On those outskirts, police officers and soldiers helped elderly residents from their homes on Tuesday. People crowded together under a destroyed bridge before crossing a river on slippery wooden boards as they tried to escape Irpin, a town of 60,000 that has been targeted by Russian shelling.
Kyiv regional administration head Oleksiy Kuleba said the crisis for civilians was growing in the capital, with the situation particularly critical in the city’s suburbs.
“Russia is artificially creating a humanitarian crisis in the Kyiv region, frustrating the evacuation of people and continuing shelling and bombing small communities,” he said.
Amid the bombardments, authorities have tried repeatedly to evacuate civilians, but many attempts have been thwarted by Russian shelling.
One evacuation did appear successful on Tuesday, with Ukrainian authorities saying 5,000 civilians, including 1,700 foreign students, had managed to escape from Sumy, an embattled northeastern city of a quarter-million people.
That corridor was to reopen for 12 hours on Wednesday, with the buses that took people southwest to the city of Poltava the day before returning to pick up more refugees, regional administration chief Dmytro Zhyvytskyy said.
Priority was being given to pregnant women, women with children, the elderly and the disabled.
In the south, Russian troops have advanced deep along Ukraine’s coastline in an effort to establish a land bridge to Crimea, which Moscow seized from Ukraine in 2014.
That has left Mariupol encircled by Russian forces.
On Tuesday, an attempt to evacuate civilians and deliver badly needed food, water and medicine failed, with Ukrainian officials saying Russian forces fired on the convoy before it reached the city.
Natalia Mudrenko, a senior member of Ukraine’s UN Mission, told the Security Council that the people of Mariupol have “been effectively taken hostage” by the siege.
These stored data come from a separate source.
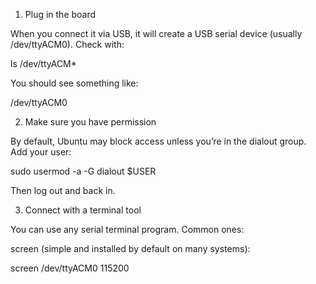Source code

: 1. Plug in the board

When you connect it via USB, it will create a USB serial device (usually /dev/ttyACM0).
Check with:

ls /dev/ttyACM*


You should see something like:

/dev/ttyACM0

2. Make sure you have permission

By default, Ubuntu may block access unless you’re in the dialout group.
Add your user:

sudo usermod -a -G dialout $USER


Then log out and back in.

3. Connect with a terminal tool

You can use any serial terminal program. Common ones:

screen (simple and installed by default on many systems):

screen /dev/ttyACM0 115200
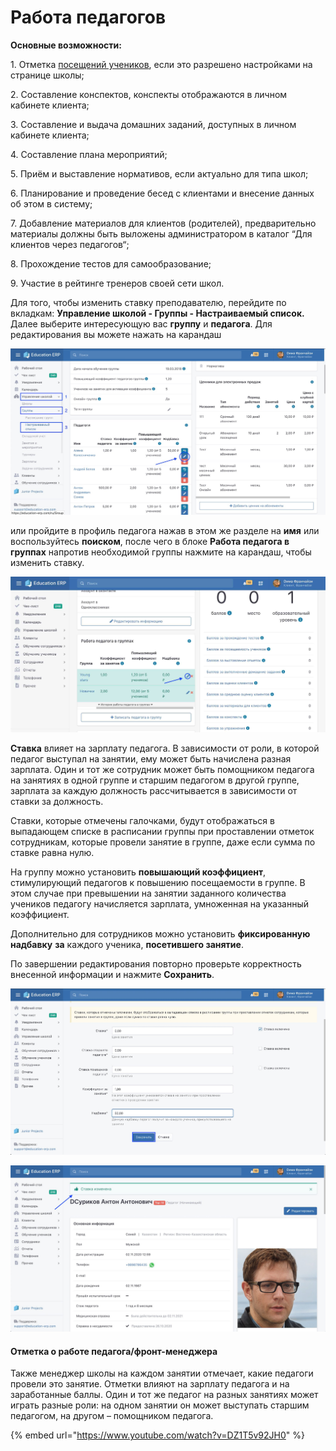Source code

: # Работа педагогов

**Основные возможности:**

1\. Отметка [посещений учеников](poseshaemost-uchenikov.md), если это разрешено настройками на странице школы;

2\. Составление конспектов, конспекты отображаются в личном кабинете клиента;

3\. Составление и выдача домашних заданий, доступных в личном кабинете клиента;

4\. Составление плана мероприятий;

5\. Приём и выставление нормативов, если актуально для типа школ;

6\. Планирование и проведение бесед с клиентами и внесение данных об этом в систему;

7\. Добавление материалов для клиентов (родителей), предварительно материалы должны быть выложены администратором в каталог “Для клиентов через   педагогов“;

8\. Прохождение тестов для самообразование;

9\. Участие в рейтинге тренеров своей сети школ.

Для того, чтобы изменить ставку преподавателю, перейдите по вкладкам: **Управление школой - Группы - Настраиваемый список.** Далее выберите интересующую вас **группу** и **педагога**. Для редактирования вы можете нажать на карандаш

![Преимуществом данного пути является возможность в одной группе оперативно изменить ставки нескольких педагогов](../../../.gitbook/assets/img1.jpg)

или пройдите в профиль педагога нажав в этом же разделе на **имя** или воспользуйтесь **поиском**, после чего в блоке **Работа педагога в группах** напротив необходимой группы нажмите на карандаш, чтобы изменить ставку.

![Данный путь удобнее наличием возможности редактирования ставки одного педагога в разных группах](../../../.gitbook/assets/img2.jpg)

**Ставка** влияет на зарплату педагога. В зависимости от роли, в которой педагог выступал на занятии, ему может быть начислена разная зарплата. Один и тот же сотрудник может быть помощником педагога на занятиях в одной группе и старшим педагогом в другой группе, зарплата за каждую должность рассчитывается в зависимости от ставки за должность.

Cтавки, которые отмечены галочками, будут отображаться в выпадающем списке в расписании группы при проставлении отметок сотрудникам, которые провели занятие в группе, даже если сумма по ставке равна нулю.

На группу можно установить **повышающий коэффициент**, стимулирующий педагогов к повышению посещаемости в группе. В этом случае при превышении на занятии заданного количества учеников педагогу начисляется зарплата, умноженная на указанный коэффициент.&#x20;

Дополнительно для сотрудников можно установить **фиксированную надбавку** **за** каждого ученика, **посетившего занятие**.

По завершении редактирования повторно проверьте корректность внесенной информации и нажмите **Сохранить**.

![](../../../.gitbook/assets/img3.jpg)

![После успешного изменения ставки высветится информационный блок с текстом "Ставка изменена"](../../../.gitbook/assets/img4.jpg)

#### Отметка о работе педагога/фронт-менеджера

Также менеджер школы на каждом занятии отмечает, какие педагоги провели это занятие. Отметки влияют на зарплату педагога и на заработанные баллы. Один и тот же педагог на разных занятиях может играть разные роли: на одном занятии он может выступать старшим педагогом, на другом – помощником педагога.&#x20;

{% embed url="https://www.youtube.com/watch?v=DZ1T5v92JH0" %}
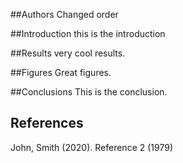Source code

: ##Authors
Changed order


##Introduction
this is the introduction

##Results
very cool results.

##Figures
Great figures.

##Conclusions
This is the conclusion.


## References
John, Smith (2020).
Reference 2 (1979)
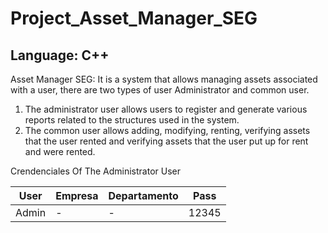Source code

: # Project_Asset_Manager_SEG

## Language: C++

Asset Manager SEG: It is a system that allows managing assets associated with a user, there are two types of user Administrator and common user.
1. The administrator user allows users to register and generate various reports related to the structures used in the system.
2. The common user allows adding, modifying, renting, verifying assets that the user rented and verifying assets that the user put up for rent and were rented.

Crendenciales Of The Administrator User

| User  | Empresa | Departamento | Pass  |
|-------|---------|--------------|-------|
| Admin | -       | -            | 12345 |
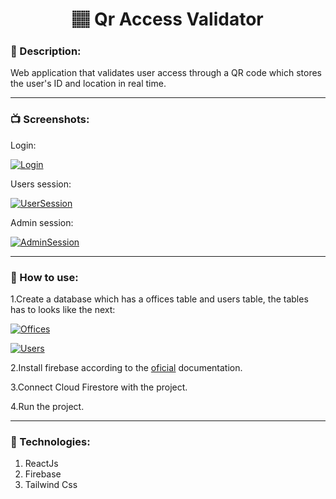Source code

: <h1 align="center">🏽 Qr Access Validator</h1>

### **📕 Description:**

Web application that validates user access through a QR code which stores the user's ID and location in real time.

------------

### **📺 Screenshots:**

Login:

[![Login](https://i.imgur.com/qEMZlN0.png "Login")](https://i.imgur.com/qEMZlN0.png "Login")


Users session:

[![UserSession](https://i.imgur.com/FpvOCaT.png "UserSession")](https://i.imgur.com/FpvOCaT.png "UserSession")

Admin session:

[![AdminSession](https://i.imgur.com/TSmUZNy.png "AdminSession")](https://i.imgur.com/TSmUZNy.png "AdminSession")

------------

### **📕 How to use:**

1.Create a database which has a offices table and users table, the tables has to looks like the next:

[![Offices](https://i.imgur.com/bNRTuBo.png "Offices")](https://i.imgur.com/bNRTuBo.png "Offices")

[![Users](https://i.imgur.com/JDhiNum.png "Users")](https://i.imgur.com/JDhiNum.png "Users")

2.Install firebase according to the [oficial](https://firebase.google.com/docs/firestore/quickstart "oficial") documentation.

3.Connect Cloud Firestore with the project.

4.Run the project.

------------

### **🚀 Technologies:**
1. ReactJs
2. Firebase
3. Tailwind Css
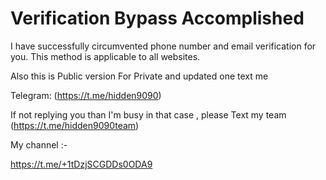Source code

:# Verification Bypass Accomplished
I have successfully circumvented phone number and email verification for you. This method is applicable to all websites.

Also this is Public version For Private and updated one text me 
 
Telegram: (https://t.me/hidden9090) 

If not replying you than I'm busy in that case , please Text my team (https://t.me/hidden9090team)

My channel :-

https://t.me/+1tDzjSCGDDs0ODA9
 
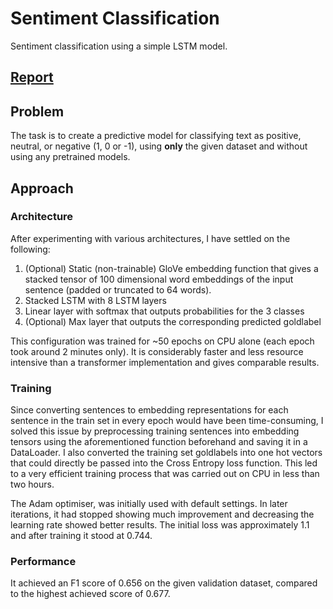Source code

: # Sentiment Classification

Sentiment classification using a simple LSTM model.


## [Report](https://drive.google.com/file/d/1TsYpc00hfyAFGBvnTVzrSag8ijz80Tfd/view?usp=share_link)


## Problem

The task is to create a predictive model for classifying text as positive, neutral, or negative (1, 0 or -1), using **only** the given dataset and without using any pretrained models.

## Approach


### Architecture

After experimenting with various architectures, I have settled on the following:
1. (Optional) Static (non-trainable) GloVe embedding function that gives a stacked tensor of 100 dimensional word embeddings of the input sentence (padded or truncated to 64 words).
2. Stacked LSTM with 8 LSTM layers 
3. Linear layer with softmax that outputs probabilities for the 3 classes
4. (Optional) Max layer that outputs the corresponding predicted goldlabel

This configuration was trained for ~50 epochs on CPU alone (each epoch took around 2 minutes only). It is considerably faster and less resource intensive than  a transformer implementation and gives comparable results.



### Training

Since converting sentences to embedding representations for each sentence in the train set in every epoch would have been time-consuming, I solved this issue by preprocessing training sentences into embedding tensors using the aforementioned function beforehand and saving it in a DataLoader. I also converted the training set goldlabels into one hot vectors that could directly be passed into the Cross Entropy loss function. This led to a very efficient training process that was carried out on CPU in less than two hours.

The Adam optimiser, was initially used with default settings. In later iterations, it had stopped showing much improvement and decreasing the learning rate showed better results. 
The initial loss was approximately 1.1 and after training it stood at 0.744.


### Performance

It achieved an F1 score of 0.656 on the given validation dataset, compared to the highest achieved score of 0.677.
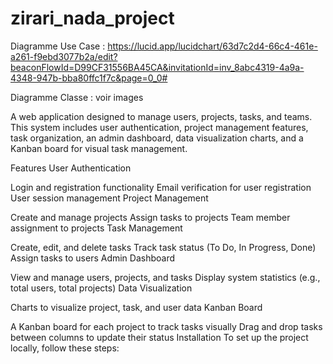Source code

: # zirari_nada_project


Diagramme Use Case : https://lucid.app/lucidchart/63d7c2d4-66c4-461e-a261-f9ebd3077b2a/edit?beaconFlowId=D99CF31556BA45CA&invitationId=inv_8abc4319-4a9a-4348-947b-bba80ffc1f7c&page=0_0#

Diagramme Classe : voir images




A web application designed to manage users, projects, tasks, and teams. This system includes user authentication, project management features, task organization, an admin dashboard, data visualization charts, and a Kanban board for visual task management.

Features
User Authentication

Login and registration functionality
Email verification for user registration
User session management
Project Management

Create and manage projects
Assign tasks to projects
Team member assignment to projects
Task Management

Create, edit, and delete tasks
Track task status (To Do, In Progress, Done)
Assign tasks to users
Admin Dashboard

View and manage users, projects, and tasks
Display system statistics (e.g., total users, total projects)
Data Visualization

Charts to visualize project, task, and user data
Kanban Board

A Kanban board for each project to track tasks visually
Drag and drop tasks between columns to update their status
Installation
To set up the project locally, follow these steps:


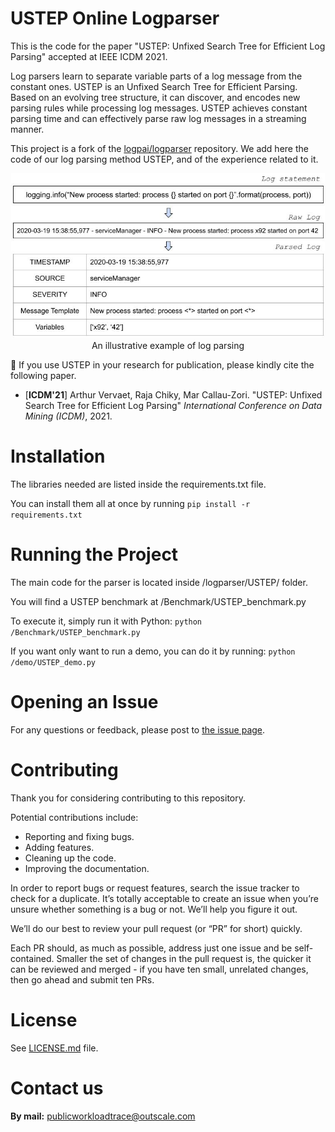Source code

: 
# USTEP Online Logparser

This is the code for the paper "USTEP: Unfixed Search Tree for Efficient Log Parsing" accepted at IEEE ICDM 2021.

Log parsers learn to separate variable parts of a log message from the constant ones.
USTEP is an Unfixed Search Tree for Efficient Parsing. Based on an evolving tree structure, it can discover, and encodes new parsing rules while processing log messages. 
USTEP achieves constant parsing time and can effectively parse raw log messages in a streaming manner.

This project is a fork of the [logpai/logparser](https://github.com/logpai/logparser/) repository. We add here the code of our log parsing method USTEP, and of the experience related to it.

<p align="center"><img src="./docs/img/logparsing.jpg" width="502"><br>An illustrative example of log parsing</p>

:telescope: If you use USTEP in your research for publication, please kindly cite the following paper.
+ [**ICDM'21**] Arthur Vervaet, Raja Chiky, Mar Callau-Zori. "USTEP: Unfixed Search Tree for Efficient Log Parsing" *International Conference on Data Mining (ICDM)*, 2021.

# Installation

The libraries needed are listed inside the requirements.txt file.

You can install them all at once by running `pip install -r requirements.txt`

# Running the Project

The main code for the parser is located inside /logparser/USTEP/ folder.

You will find a USTEP benchmark at /Benchmark/USTEP_benchmark.py

To execute it, simply run it with Python: `python /Benchmark/USTEP_benchmark.py`

If you want only want to run a demo, you can do it by running: `python /demo/USTEP_demo.py`

# Opening an Issue

For any questions or feedback, please post to [the issue page](https://github.com/ArthurVOutscale/logparser/issues).

# Contributing

Thank you for considering contributing to this repository.

Potential contributions include:

- Reporting and fixing bugs.
- Adding features.
- Cleaning up the code.
- Improving the documentation.

In order to report bugs or request features, search the issue tracker to check for a duplicate.
It’s totally acceptable to create an issue when you’re unsure whether
something is a bug or not. We’ll help you figure it out.

We’ll do our best to review your pull request (or “PR” for short) quickly.

Each PR should, as much as possible, address just one issue and be self-contained.
Smaller the set of changes in the pull request is, the quicker it can be reviewed and
merged - if you have ten small, unrelated changes, then go ahead and submit ten PRs.

# License

See [LICENSE.md](LICENSE.md) file.

# Contact us
**By mail:** publicworkloadtrace@outscale.com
Her voice shook with emotion as she described how a 6-year-old died shortly after her mother was killed by Russian shelling. “She was alone in the last moments of her life,” she said.
Theft has become widespread in the city as beleaguered residents search for food, clothes, even furniture. Some residents are reduced to scooping water from streams. Authorities say they plan to start digging mass graves for the dead.
With the electricity out, many people rely on their car radios for information, picking up news from stations broadcast from areas controlled by Russian forces or Russian-backed separatists.
Ludmila Amelkina, who was walking along an alley strewn with rubble and walls pocked by gunfire, said the destruction had been devastating.
“We don’t have electricity, we don’t have anything to eat, we don’t have medicine. We’ve got nothing,” she said, looking skyward.